Crossed + 100

Je dois admettre que je regarde assez peu la section Avatar du Previews, faute de réel enthousiasme pour leurs séries. Et pourtant, ces dernières années d'excellent auteurs y ont travaillé : Warren Ellis (avec Gravel, Doktor Sleepless, Freakanglers, Anna Mercury, Supergod...), Kieron Gillen avec Über, et Garth Ennis avec Crossed. Cette année, Alan Moore a remis le couvert chez Avatar après Neonomicon et Providence ses comics lovecraftiens. Il signe les 6 premiers épisodes de Crossed + 100, avant de laisser la main à Simon Spurrier pour la suite.


Ces dernières années, Alan Moore était très en dessous de sa légende. On avait déjà pu constater le niveau de qualité baisser chez ses fameux compatriotes, en particulier Warren Ellis qui ne passe plus les portes avec son melon énorme et ses séries prétentieuses écrite en pilote automatique. Les derniers comics sympas de Moore dataient de sa période ABC chez Wildstorm, et il s'était un peu perdu en route depuis avec son Lost Girls et la dérive de la League of Extraordinary Gentlemen. C'est donc avec un certain doute que j'ai commencé la lecture de Crossed + 100, d'autant que je n'avais pas lu les Crossed de Garth Ennis qui me paraissent volontairement provocateurs (ben oui c'est du Ennis quoi).

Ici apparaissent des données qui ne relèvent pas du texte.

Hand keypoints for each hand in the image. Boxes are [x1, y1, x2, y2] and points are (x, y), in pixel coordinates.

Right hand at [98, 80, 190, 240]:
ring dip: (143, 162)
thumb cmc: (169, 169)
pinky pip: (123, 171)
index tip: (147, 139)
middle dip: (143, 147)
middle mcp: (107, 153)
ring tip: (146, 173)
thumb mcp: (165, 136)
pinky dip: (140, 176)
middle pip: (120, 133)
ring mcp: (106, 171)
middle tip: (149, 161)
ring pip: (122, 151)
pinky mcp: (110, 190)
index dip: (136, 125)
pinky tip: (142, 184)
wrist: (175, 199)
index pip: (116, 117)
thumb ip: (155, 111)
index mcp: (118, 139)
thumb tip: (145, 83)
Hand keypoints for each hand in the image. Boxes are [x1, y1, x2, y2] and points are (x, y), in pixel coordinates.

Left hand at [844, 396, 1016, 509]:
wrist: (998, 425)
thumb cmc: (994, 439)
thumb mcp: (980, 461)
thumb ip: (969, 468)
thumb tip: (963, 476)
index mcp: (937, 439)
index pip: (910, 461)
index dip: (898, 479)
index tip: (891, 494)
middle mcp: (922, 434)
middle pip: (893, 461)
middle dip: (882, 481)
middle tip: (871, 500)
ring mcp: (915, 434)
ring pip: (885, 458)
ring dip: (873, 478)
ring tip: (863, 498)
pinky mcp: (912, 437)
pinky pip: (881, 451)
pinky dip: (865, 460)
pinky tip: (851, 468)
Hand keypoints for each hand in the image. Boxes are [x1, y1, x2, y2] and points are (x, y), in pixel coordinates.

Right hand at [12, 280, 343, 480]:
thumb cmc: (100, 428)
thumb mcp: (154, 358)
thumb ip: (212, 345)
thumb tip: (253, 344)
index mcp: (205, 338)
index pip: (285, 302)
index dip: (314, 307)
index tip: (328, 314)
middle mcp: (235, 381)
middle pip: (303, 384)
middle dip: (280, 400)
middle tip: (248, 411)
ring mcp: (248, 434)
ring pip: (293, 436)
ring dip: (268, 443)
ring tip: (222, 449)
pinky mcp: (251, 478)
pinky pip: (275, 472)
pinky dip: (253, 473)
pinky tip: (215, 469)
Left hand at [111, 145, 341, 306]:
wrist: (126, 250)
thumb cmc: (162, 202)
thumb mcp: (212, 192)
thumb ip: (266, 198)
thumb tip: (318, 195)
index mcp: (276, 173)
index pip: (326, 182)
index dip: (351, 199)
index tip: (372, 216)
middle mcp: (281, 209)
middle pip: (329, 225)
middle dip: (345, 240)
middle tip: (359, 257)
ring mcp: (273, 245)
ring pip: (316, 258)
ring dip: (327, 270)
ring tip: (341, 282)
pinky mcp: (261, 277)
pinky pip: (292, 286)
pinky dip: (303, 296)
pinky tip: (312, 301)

Writer, mall santa, Rasputin impersonator


La première grosse surprise, c'est que la lecture est agréable. Ce n'est certes pas de From Hell ou du V pour Vendetta, mais c'est nettement meilleur que bon nombre des scripts récents du seul fidèle vivant du dieu romain Glycon (allez lire la biographie d'Alan Moore, vous comprendrez mieux la référence). Si comme moi vous n'avez pas lu Crossed, cela n'a aucune importance. Car lorsque l'éditeur Avatar a approché Garth Ennis pour réaliser des suites à son best-seller, Ennis a répondu qu'il n'avait plus rien à dire mais qu'il ne s'opposait pas à ce que d'autres auteurs racontent de nouvelles histoires dans le même univers, à condition de ne pas toucher à ses personnages. Moore, qui aime toujours un bon challenge et le détournement de concepts, a décidé de placer son histoire 100 ans après les évènements de Crossed, d'où le titre Crossed + 100.


Là où Crossed raconte l'émergence d'une folie transmissible par les fluides (à la "28 jours plus tard" où les zombies sont vivants et violent leurs victimes avant/pendant/après les avoir dévorées), Moore raconte la vie des humains dans une Amérique post-apocalyptique. Les priorités sont celles de tout survivant : manger, se regrouper pour bénéficier de protection et de contacts humains... mais aussi de rechercher des documents, des cartes, des livres pour récupérer l'ancien savoir. Future Taylor, l'héroine de Moore, est une Archiviste qui part en groupe en missions de sauvetage du passé. Elle raconte ses aventures dans son journal, avec la nouvelle grammaire qui s'est développée durant ce siècle de survie et d'isolation. Et comme Future est l'une des rares personnes du futur à lire des livres et surtout des "Fictions Désireuses" comme elle appelle la Science-Fiction, elle établit des parallèles entre sa situation et certains romans qui servent de titre aux épisodes du comics.


Cover


Graphiquement, on reste dans la ligne d'Avatar et seul le décor de cette Amérique où la nature reprend ses droits permet de différencier la série de n'importe quel autre titre de l'éditeur. Mais l'intérêt n'est pas là. La nouvelle langue créée par Moore (ou plutôt recyclée) déroute au début, mais décuple le sentiment d'immersion du lecteur dans cet univers et l'attachement aux personnages. Sans rentrer dans le détail de l'histoire qui garde son lot de rebondissement, Moore quitte le navire au numéro 6 et laisse la main à Si Spurrier sans vraiment terminer son histoire. Il installe l'univers et le laisse pour ses camarades qui le suivent. La différence de qualité est flagrante, quoique Spurrier s'en sorte nettement mieux que sur ses X-Force ou ses X-Men Legacy.


Crossed + 100 arrive directement au top des séries Avatar qui méritent le coup d'oeil.